Ivan Acevedo and Dane Roseman, two former directors of investments in the group who were never registered with the SEC in any capacity, were allegedly responsible for raising the funds from more than 8,400 retail investors and making off with more than $3 million in compensation as a result, according to a complaint filed in U.S. District Court for the Southern District of Florida, the regulator says in a press release.
Acevedo allegedly oversaw fundraising for the group’s securities from 2012 until 2015, when he was succeeded by Roseman, and the pair hired and trained Woodbridge’s salespeople, approved sales scripts and fraudulent marketing documents and helped disguise Woodbridge as a legitimate real estate investment fund, according to the SEC. Woodbridge filed for Chapter 11 bankruptcy in December 2017.
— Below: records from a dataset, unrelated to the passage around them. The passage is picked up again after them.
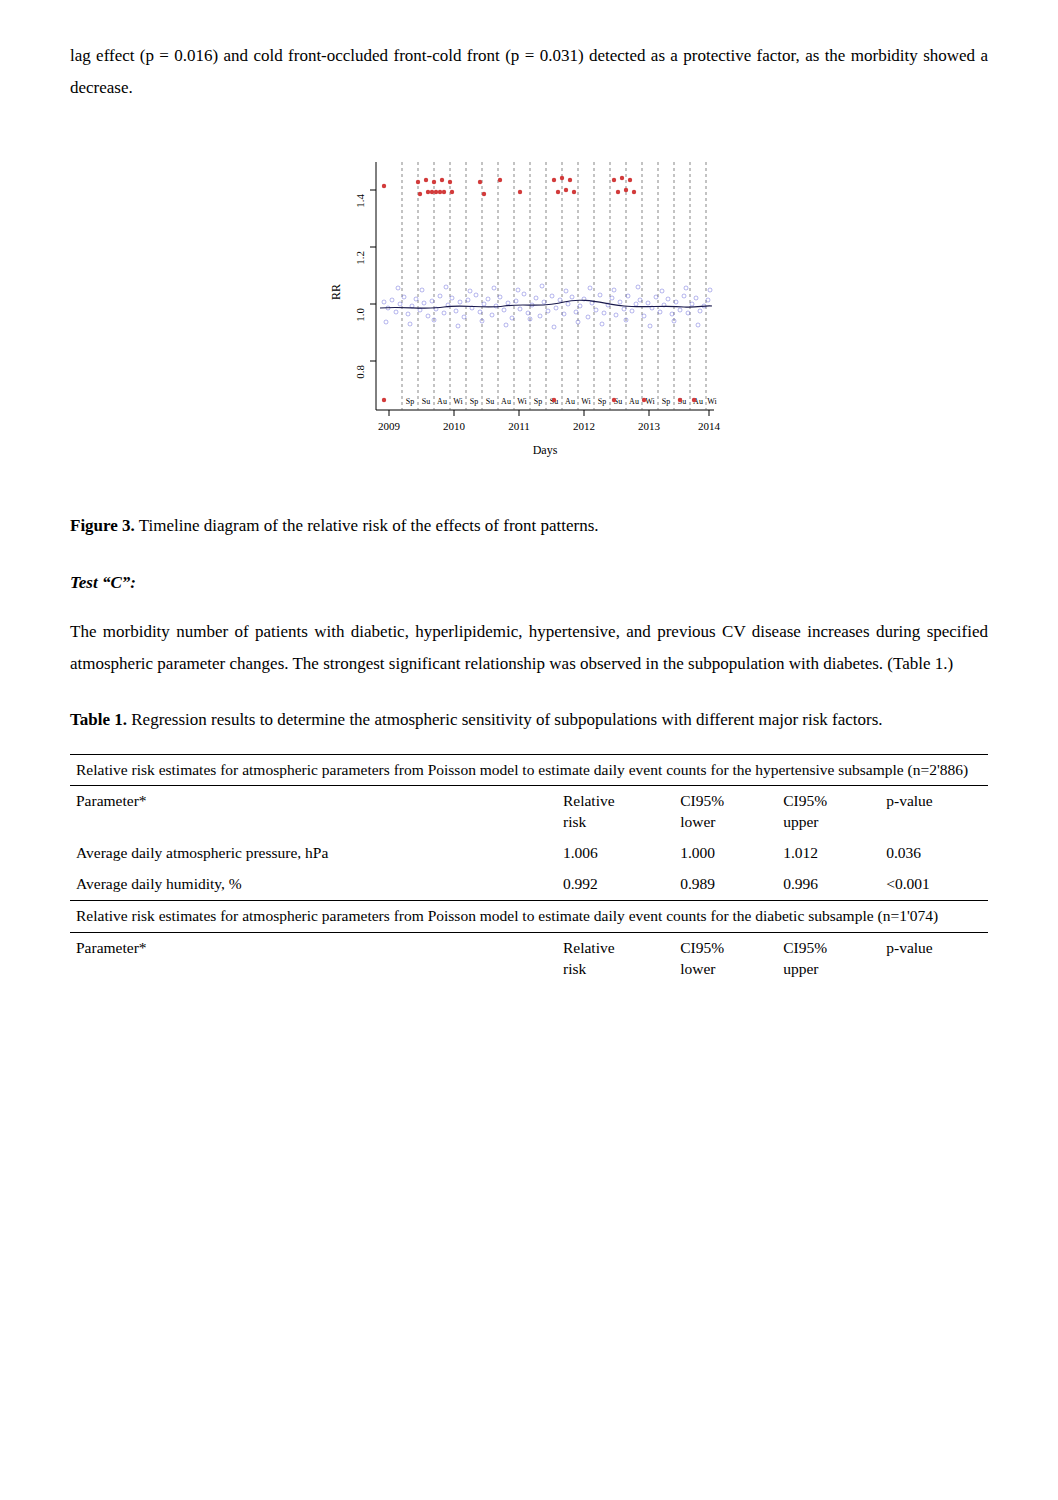lag effect (p = 0.016) and cold front-occluded front-cold front (p = 0.031) detected as a protective factor, as the morbidity showed a decrease.
1.4 1.2 1.0 0.8 RR 2009 2010 2011 2012 2013 2014 Days Sp Su Au Wi Sp Su Au Wi Sp Su Au Wi Sp Su Au Wi Sp Su Au Wi
Figure 3. Timeline diagram of the relative risk of the effects of front patterns.
Test “C”:
The morbidity number of patients with diabetic, hyperlipidemic, hypertensive, and previous CV disease increases during specified atmospheric parameter changes. The strongest significant relationship was observed in the subpopulation with diabetes. (Table 1.)
Table 1. Regression results to determine the atmospheric sensitivity of subpopulations with different major risk factors.
| Relative risk estimates for atmospheric parameters from Poisson model to estimate daily event counts for the hypertensive subsample (n=2'886) |
| Parameter* | Relative risk | CI95% lower | CI95% upper | p-value |
| Average daily atmospheric pressure, hPa | 1.006 | 1.000 | 1.012 | 0.036 |
| Average daily humidity, % | 0.992 | 0.989 | 0.996 | <0.001 |
| Relative risk estimates for atmospheric parameters from Poisson model to estimate daily event counts for the diabetic subsample (n=1'074) |
| Parameter* | Relative risk | CI95% lower | CI95% upper | p-value |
“Instead of telling investors the truth — that Woodbridge’s third-party lending business was a sham almost from inception — we allege that Acevedo and Roseman worked diligently to perpetuate this sham by preparing and disseminating false marketing materials to induce more investments, keeping this massive Ponzi scheme afloat,” Eric Bustillo, director of the SEC’s Miami regional office, says in the press release.
In addition to facing the SEC charges, Acevedo and Roseman were arrested and charged by criminal authorities, as was Robert Shapiro, the group’s founder and CEO, the SEC says.
Meanwhile, the regulator’s investigation of the alleged scheme is continuing, according to the press release.
In January, the SEC settled for $1 billion with the Woodbridge Group of Companies and Shapiro.
In February, Finra barred Floyd Powell, a veteran broker, for allegedly selling $3.49 million worth of promissory notes in Woodbridge to 13 investors.
Powell allegedly earned around $104,000 in commissions from the sales and never notified the two firms with which he was registered during the sale about these private securities transactions, as required.